Sets form the base for logical reasoning and are frequently used in questions related to relations, functions, and probability in Merchant Navy entrance exams.
Are PYQs enough for Merchant Navy preparation?
PYQs are very important for Merchant Navy exams, but they should be combined with theory and additional practice questions for best results.
What types of questions are asked from Sets in Merchant Navy exams?
Questions are usually based on subsets, power sets, set operations, Venn diagrams, and basic set laws relevant to Merchant Navy entrance tests.
Do Merchant Navy questions require Venn diagrams?
Yes, many problems in Merchant Navy exams can be solved quickly using Venn diagrams for better visualization.
How should I practice MCQs for Merchant Navy exams effectively?
Focus on understanding concepts, practice regularly, and analyze mistakes from solutions to improve performance in Merchant Navy exams.
Is the difficulty level of Sets questions in Merchant Navy exams high?
The difficulty level is generally moderate, focusing more on clarity of concepts than complex calculations for Merchant Navy aspirants.
Can I prepare Sets for Merchant Navy exams from Class 11 syllabus?
Yes, the Class 11 CBSE syllabus is sufficient to cover Sets for Merchant Navy exam preparation.

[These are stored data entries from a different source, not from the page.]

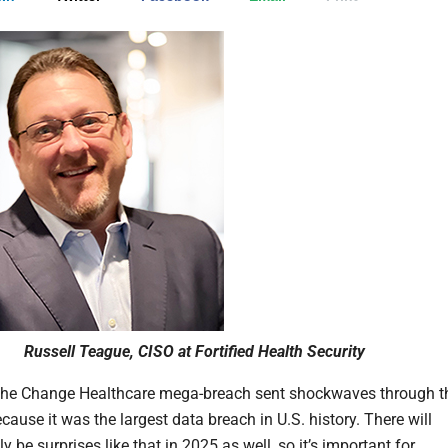
Russell Teague, CISO at Fortified Health Security
 the Change Healthcare mega-breach sent shockwaves through t
cause it was the largest data breach in U.S. history. There will
 be surprises like that in 2025 as well, so it’s important for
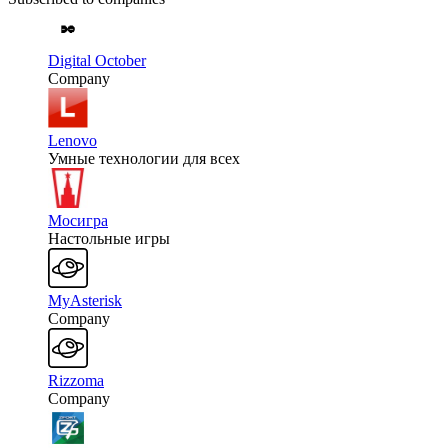
Digital October
Company
Lenovo
Умные технологии для всех
Мосигра
Настольные игры
MyAsterisk
Company
Rizzoma
Company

How many questions should I practice daily for Merchant Navy exams?
Practicing around 15β25 questions daily can help improve speed and accuracy for Merchant Navy preparation.
Are solutions necessary while preparing for Merchant Navy exams?
Yes, detailed solutions help in understanding the correct approach and avoiding common mistakes in Merchant Navy exams.
Can Sets help in other exams besides Merchant Navy?
Yes, Sets is a common topic in exams like JEE, NDA, and other competitive tests along with Merchant Navy entrance exams.